In 2005 LEGO Star Wars: The Video Game became the very first title to assume the now familiar template. Since then the Cheshire-based developer, Traveller's Tales, has become synonymous with the LEGO brand. In fact, for the best part of a decade it's done little else but LEGO film licence tie-ins so the freedom of a title such as LCU (LEGO City: Undercover) must come as a breath of fresh air.
Though TT would never admit to it, the time and content constraints of working for a US publisher such as Warner Bros. Interactive (while also having to keep LEGO happy) must be stifling and the team must have thanked their lucky stars when Nintendo showed interest in an open-world adventure. As Executive Producer Loz Doyle tells us, LCU was something the team had wanted to do for a while: "We had already started work on the technology for a proper open-world game, but with the arrival of the Wii U and its unique GamePad, that really opened up a lot of new ideas... gameplay ideas that suited us perfectly".
LCU's development time, unlike many of the Wii U's ported launch titles, has been significant and the fact that the game has been built from the ground up for Wii U really shows. First announced in June 2011 the game will have been underway for around two years by the time it launches and will be one of just a few games launched so far (along with the likes of ZombiU) to really take advantage of the hardware. As such, LCU is an absolutely massive game with a vast number of different things going on at any one time.

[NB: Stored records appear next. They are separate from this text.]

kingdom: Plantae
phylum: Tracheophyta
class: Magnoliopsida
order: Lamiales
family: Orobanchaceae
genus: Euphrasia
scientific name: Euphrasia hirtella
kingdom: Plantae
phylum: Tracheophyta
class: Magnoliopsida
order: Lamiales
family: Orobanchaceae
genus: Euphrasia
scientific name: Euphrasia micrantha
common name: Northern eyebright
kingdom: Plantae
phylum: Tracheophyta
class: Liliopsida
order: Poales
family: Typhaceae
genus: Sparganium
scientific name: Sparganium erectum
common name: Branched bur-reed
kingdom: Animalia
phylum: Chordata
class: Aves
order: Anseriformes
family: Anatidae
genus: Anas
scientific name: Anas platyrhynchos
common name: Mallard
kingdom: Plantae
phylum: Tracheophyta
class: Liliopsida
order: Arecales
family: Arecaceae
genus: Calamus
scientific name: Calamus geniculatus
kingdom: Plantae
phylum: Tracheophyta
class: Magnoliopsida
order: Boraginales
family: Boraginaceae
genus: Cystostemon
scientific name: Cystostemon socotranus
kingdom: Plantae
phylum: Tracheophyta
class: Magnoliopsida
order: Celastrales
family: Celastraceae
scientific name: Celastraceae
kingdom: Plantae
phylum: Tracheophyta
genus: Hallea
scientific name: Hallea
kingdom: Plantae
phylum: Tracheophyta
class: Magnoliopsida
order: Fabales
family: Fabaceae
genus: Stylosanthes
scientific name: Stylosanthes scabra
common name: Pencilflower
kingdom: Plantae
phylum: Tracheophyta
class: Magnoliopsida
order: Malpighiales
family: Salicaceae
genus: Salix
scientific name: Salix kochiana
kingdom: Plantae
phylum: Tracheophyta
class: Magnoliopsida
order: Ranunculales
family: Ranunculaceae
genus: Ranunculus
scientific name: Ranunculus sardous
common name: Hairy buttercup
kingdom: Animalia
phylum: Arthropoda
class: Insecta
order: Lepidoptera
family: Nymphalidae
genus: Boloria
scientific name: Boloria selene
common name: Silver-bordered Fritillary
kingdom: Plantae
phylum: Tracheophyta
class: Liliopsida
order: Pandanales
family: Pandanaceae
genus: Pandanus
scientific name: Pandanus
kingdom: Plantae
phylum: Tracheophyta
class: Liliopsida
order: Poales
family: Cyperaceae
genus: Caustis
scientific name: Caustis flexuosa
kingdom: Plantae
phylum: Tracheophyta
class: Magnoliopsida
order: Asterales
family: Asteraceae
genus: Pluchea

Comparisons with Grand Theft Auto may seem exaggerated, but actually the freedom to explore and interact with your environment does bear many similarities. The switch couldn't have been an easy one though; going from the extremely limited, super-controlled mission arenas in the likes of LEGO The Lord Of The Rings to open world, sandbox-esque freedom in LCU doesn't come overnight. As Doyle openly tells us, "We have gone from creating purely level-based games to having a sprawling open world city, so the technology and game systems involved were new to us. Yes, we had the core proven systems such as slick character control, addictive collectibles, easy-to-learn gameplay and so on... things that remain unchanged. But there is so much more to create when you're considering a city game."